Financial & competing interests disclosure

The authors have no relevant affiliations or financial involvement with any organization or entity with a financial interest in or financial conflict with the subject matter or materials discussed in the manuscript. This includes employment, consultancies, honoraria, stock ownership or options, expert testimony, grants or patents received or pending or royalties.

Key issues
  • Perianal fistula is a complication of Crohn’s disease (CD), which can be a cause of major morbidity in patients regardless of whether it is present early or late in their CD course. MRI, endoscopic ultrasound (EUS) or a combination for accurate and timely identification would mean earlier intervention and appropriate management when escalation of care or a multidisciplinary approach is necessary.

  • The diagnostic imaging results can be pivotal in medical and surgical management decision-making. A readily available, highly accurate modality which would not necessitate operator endoscopic training is MRI. However, in cases where there is available expertise, EUS is an option to be considered.

  • Although several imaging modalities exist, some are not as sensitive and can miss fistulas that do not have external opening. Others may be prone to missing abscesses.

  • Clinical assessment should precede the choice of imaging. Patients with anal strictures may not always be the ideal candidates for certain modalities, which would involve insertion of a probe into the rectum. In addition, scheduling of some imaging modalities can coincide with planned procedures like colonoscopies since the patients will already be under sedation.

  • MRI, EUS in intervals of no greater than 6 months is recommended in patients with active perianal fistulizing Crohn’s disease.

  • Studies over the years have suggested that combining specific imaging modalities alone or with examination under anesthesia increases the sensitivity for the diagnosis of fistulas. Some limitations for the more preferred imaging modalities include cost and dependence on operator expertise.

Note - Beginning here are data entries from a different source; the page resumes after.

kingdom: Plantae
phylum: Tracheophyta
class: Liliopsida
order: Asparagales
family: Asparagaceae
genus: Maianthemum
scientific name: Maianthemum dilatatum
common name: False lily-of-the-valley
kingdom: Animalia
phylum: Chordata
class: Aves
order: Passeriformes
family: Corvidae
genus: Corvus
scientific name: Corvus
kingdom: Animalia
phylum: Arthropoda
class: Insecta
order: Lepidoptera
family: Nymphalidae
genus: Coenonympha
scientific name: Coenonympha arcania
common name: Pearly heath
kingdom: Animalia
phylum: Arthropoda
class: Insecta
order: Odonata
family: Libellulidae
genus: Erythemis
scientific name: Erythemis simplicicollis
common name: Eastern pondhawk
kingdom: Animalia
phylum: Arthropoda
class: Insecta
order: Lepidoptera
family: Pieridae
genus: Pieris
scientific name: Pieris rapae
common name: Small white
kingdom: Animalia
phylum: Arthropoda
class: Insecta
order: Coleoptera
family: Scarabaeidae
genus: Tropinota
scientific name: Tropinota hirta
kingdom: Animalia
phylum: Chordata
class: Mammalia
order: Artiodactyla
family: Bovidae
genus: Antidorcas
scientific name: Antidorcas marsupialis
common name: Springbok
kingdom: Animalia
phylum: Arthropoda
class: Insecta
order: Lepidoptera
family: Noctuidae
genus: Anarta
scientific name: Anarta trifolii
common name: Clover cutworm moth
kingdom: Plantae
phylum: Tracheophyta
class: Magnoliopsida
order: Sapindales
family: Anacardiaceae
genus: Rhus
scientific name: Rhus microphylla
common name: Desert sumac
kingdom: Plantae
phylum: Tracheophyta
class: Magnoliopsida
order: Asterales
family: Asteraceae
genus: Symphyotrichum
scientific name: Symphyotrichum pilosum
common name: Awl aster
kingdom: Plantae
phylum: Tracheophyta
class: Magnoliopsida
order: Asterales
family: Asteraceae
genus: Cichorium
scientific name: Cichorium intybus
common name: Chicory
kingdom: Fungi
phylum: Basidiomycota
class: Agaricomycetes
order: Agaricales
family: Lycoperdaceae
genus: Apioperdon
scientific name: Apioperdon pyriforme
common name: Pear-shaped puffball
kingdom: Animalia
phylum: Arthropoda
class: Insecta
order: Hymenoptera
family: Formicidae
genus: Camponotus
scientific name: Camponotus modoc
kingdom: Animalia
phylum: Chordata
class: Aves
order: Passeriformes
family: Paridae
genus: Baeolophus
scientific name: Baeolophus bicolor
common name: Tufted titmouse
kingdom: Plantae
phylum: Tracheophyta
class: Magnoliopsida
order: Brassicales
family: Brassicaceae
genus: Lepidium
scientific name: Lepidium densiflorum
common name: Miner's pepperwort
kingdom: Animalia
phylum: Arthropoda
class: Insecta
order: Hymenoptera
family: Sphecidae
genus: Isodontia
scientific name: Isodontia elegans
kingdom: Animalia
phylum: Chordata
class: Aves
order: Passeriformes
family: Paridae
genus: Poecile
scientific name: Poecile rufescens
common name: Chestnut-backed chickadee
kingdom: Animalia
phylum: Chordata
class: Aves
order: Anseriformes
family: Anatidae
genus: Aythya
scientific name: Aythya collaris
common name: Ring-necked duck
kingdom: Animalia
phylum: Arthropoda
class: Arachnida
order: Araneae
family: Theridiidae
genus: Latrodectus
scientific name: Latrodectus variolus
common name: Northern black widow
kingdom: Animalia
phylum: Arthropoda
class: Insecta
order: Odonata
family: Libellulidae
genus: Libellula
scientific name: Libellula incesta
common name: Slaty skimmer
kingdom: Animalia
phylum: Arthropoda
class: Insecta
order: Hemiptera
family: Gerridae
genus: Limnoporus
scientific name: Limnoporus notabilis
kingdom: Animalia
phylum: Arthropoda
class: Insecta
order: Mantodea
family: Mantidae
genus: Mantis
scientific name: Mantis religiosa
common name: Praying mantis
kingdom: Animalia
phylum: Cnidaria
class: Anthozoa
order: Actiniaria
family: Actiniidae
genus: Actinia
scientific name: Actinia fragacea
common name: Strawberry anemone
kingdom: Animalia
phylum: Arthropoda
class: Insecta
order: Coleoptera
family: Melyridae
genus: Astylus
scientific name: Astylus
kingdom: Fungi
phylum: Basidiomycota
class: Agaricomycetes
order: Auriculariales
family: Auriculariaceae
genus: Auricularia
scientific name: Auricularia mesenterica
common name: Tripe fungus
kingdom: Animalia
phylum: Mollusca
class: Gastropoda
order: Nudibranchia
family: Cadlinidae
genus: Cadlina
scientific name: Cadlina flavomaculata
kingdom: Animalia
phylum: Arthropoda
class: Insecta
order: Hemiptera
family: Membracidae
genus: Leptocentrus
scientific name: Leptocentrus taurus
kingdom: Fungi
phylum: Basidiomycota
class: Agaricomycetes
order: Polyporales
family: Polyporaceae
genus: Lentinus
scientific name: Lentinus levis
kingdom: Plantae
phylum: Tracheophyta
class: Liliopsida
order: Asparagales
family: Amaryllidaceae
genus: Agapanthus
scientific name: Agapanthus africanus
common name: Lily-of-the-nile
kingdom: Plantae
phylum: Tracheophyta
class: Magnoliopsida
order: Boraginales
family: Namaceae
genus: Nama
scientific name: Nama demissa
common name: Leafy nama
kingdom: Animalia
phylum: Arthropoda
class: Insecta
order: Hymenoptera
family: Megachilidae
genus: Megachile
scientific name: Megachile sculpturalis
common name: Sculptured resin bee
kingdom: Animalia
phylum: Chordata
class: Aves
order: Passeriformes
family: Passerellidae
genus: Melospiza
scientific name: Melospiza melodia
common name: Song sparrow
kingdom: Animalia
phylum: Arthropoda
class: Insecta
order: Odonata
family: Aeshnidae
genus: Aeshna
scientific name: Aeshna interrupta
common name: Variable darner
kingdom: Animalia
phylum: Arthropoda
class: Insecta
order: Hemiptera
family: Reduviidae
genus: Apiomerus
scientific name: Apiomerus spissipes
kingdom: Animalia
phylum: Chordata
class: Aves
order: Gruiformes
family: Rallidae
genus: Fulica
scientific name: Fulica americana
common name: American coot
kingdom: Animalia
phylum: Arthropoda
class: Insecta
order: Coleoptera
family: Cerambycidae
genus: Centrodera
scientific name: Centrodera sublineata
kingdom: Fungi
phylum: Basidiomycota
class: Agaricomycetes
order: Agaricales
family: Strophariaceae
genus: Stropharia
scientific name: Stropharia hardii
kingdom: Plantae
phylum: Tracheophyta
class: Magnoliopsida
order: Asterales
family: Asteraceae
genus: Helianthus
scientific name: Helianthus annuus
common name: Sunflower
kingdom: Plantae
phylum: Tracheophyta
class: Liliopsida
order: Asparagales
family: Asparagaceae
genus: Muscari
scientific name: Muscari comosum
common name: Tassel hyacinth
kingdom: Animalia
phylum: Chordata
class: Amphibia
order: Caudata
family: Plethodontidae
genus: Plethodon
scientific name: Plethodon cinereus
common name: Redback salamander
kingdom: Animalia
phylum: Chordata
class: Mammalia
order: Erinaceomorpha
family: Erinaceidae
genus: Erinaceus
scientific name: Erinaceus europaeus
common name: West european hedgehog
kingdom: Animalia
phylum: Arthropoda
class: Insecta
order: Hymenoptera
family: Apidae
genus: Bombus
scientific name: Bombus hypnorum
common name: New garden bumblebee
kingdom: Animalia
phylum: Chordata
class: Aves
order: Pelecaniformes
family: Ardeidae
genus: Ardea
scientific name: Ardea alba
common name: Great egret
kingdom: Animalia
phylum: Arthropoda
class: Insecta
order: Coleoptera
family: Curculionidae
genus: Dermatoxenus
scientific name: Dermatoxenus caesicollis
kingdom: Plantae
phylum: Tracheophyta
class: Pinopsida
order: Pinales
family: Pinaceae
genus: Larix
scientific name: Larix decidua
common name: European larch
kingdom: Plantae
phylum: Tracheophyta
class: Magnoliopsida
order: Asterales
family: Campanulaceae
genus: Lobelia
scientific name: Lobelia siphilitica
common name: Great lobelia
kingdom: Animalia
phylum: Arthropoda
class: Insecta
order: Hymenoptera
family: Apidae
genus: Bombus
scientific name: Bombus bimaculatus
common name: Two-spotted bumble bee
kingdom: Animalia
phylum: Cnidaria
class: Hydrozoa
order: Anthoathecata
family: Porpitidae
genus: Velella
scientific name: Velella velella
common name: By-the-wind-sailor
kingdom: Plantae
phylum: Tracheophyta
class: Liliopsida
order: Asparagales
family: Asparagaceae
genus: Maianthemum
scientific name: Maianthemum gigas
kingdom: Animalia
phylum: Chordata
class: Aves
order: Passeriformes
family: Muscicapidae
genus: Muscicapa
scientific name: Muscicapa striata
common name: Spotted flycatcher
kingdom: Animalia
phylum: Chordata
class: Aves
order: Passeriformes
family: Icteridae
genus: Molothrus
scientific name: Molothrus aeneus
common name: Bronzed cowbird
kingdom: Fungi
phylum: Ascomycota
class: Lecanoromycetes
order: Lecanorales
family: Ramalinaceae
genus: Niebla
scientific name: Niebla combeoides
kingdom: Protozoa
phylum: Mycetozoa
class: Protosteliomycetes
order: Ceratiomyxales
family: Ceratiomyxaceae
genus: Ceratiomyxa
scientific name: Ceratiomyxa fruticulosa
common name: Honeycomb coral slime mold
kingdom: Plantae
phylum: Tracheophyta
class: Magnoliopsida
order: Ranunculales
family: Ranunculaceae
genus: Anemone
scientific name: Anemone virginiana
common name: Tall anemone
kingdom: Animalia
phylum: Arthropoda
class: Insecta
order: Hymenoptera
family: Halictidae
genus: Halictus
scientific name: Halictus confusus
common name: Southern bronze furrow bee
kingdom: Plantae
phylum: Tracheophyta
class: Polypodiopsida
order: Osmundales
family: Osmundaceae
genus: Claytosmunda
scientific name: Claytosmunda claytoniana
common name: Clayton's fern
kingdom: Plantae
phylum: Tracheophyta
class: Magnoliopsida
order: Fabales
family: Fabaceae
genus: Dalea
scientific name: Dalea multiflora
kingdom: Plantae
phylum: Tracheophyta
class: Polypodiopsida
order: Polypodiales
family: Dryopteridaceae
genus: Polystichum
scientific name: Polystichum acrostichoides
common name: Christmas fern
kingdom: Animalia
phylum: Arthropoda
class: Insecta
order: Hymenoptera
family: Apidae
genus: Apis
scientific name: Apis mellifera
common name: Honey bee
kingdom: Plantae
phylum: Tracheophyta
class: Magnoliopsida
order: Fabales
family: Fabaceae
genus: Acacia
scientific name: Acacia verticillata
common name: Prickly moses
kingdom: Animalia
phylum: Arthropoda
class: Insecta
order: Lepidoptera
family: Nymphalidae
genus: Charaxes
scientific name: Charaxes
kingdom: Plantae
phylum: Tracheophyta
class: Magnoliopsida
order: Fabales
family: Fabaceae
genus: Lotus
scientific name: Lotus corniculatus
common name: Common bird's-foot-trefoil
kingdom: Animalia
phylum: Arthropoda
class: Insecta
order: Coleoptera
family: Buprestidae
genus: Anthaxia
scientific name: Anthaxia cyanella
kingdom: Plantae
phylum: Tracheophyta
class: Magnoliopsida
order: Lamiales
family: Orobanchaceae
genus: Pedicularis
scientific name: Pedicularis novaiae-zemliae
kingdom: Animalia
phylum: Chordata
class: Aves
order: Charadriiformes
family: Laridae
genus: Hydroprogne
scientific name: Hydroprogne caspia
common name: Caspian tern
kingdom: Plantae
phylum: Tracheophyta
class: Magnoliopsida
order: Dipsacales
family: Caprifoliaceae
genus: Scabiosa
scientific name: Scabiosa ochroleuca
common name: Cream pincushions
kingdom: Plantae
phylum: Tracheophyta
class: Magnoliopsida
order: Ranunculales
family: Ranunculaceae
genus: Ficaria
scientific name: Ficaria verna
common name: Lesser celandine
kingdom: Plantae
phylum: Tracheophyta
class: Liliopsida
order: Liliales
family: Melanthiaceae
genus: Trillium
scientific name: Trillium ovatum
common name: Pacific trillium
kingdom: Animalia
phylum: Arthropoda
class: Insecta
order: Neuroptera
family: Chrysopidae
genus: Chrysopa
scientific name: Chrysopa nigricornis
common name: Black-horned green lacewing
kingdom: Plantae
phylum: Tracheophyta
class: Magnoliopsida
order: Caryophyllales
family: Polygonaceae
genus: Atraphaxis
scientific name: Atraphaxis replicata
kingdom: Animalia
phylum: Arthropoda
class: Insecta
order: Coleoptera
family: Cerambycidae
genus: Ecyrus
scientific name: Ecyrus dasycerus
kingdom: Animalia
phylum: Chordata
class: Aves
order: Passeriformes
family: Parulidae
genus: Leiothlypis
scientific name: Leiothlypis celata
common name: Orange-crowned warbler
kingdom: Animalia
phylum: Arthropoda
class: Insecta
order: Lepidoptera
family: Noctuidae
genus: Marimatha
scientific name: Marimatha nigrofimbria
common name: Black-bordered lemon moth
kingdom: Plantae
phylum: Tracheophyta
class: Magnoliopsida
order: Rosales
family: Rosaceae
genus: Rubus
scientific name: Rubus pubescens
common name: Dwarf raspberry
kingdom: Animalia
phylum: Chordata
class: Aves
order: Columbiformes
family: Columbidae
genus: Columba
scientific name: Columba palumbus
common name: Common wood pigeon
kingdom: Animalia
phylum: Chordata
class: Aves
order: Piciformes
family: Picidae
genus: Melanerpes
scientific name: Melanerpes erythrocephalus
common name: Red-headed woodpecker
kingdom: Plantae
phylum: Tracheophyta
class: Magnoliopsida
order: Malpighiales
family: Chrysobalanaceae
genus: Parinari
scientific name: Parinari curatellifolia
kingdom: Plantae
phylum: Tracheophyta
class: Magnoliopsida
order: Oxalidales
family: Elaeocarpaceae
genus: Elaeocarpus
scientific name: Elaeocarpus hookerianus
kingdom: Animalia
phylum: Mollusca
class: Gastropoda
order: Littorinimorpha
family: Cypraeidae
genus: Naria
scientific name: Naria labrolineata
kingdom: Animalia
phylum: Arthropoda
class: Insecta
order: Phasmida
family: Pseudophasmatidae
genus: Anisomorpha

  • The consensus statement from European Crohn’s and Colitis Organization-European Society of Gastrointestinal and Abdominal Radiology identify MRI as a single most appropriate modality considering accuracy, availability and less reliance on expertise of endoscopist, especially in complex and recurrent fistulas. American Gastroenterological Association favors either EUS or MRI either alone or in combination with exam under anesthesia, but the latter should not be done alone as the means of identifying perianal fistulas.